The Community & Voluntary Pillar has said that the fiscal adjustment in 2012 and beyond should be achieved in a 2:1 ratio between tax increases and expenditure cuts. The Pillar made its comments at a briefing for media and members of the Oireachtas on their latest document, Choosing a Viable Future in Precarious Times.
Document can be downloaded form here
The Community & Voluntary Pillar said that it is important to remind ourselves that Ireland is not a poor country – our total tax-take is one of the lowest in the developed world – and that we do have choices. Choices exist even within the terms of Ireland’s Bailout Agreement with the IMF/ECB/EC.
“At the conclusion of the Troika’s inspection of Ireland in July 2011, they said in a statement that it is the duty of Government to protect the vulnerable in the adjustments being made in Ireland. In addition, it’s clear that the Government is free to adjust the terms of the Bailout Agreement on condition that the final outcome remains the fiscal adjustment to which the Agreement commits Ireland.”
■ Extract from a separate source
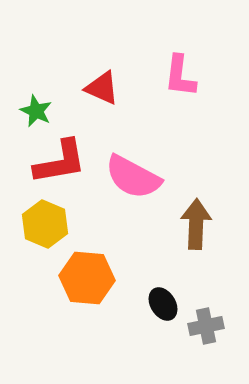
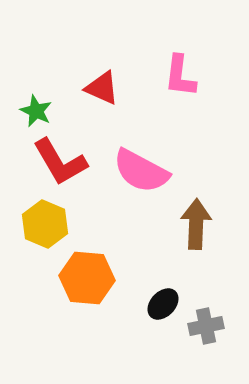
red L-shape: rotated 70 degrees clockwise
pink semicircle: moved 8 px right, 6 px up
black ellipse: rotated 76 degrees clockwise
In the context of the choices facing Government, the Community & Voluntary Pillar believes that:
· Decisions made by Government should be made on the basis of the answer to a single question: where should Ireland be in ten years’ time?
· The core values that should inform the answer to this question are: human dignity, sustainability, equality and human rights and the common good.
· Government needs to conduct more in-depth analysis on the impact of decisions that are being considered, to identify the consequences of choices made and show clearly how budgetary choices will impact on services down the line.
· The fiscal adjustment in 2012 and beyond should be achieved in a 2:1 ratio between tax increases and expenditure cuts.
· The tax-take should be increased through broadening the tax base and eliminating tax breaks that benefit mostly the better off and not through increasing income tax.
The Community & Voluntary Pillar also raised questions on the ‘workability’ of the Bailout Agreement, although the Pillar’s 17 member organisations made clear that they fully recognise that Ireland’s budget imbalances have to be addressed.
“The scale of the challenge for Budget 2012 serves to illustrate our point about the terms of the Bailout Agreement undermining Ireland’s potential for recovery. In 2012, adjustments of €3.6bn are required together with a growth rate of 2%. In practice this means that the economy must grow by over €7bn in 2012 to achieve these objectives. This is an underlying growth rate of almost 5% of GDP. All of this must be achieved without any new investment programme of scale.”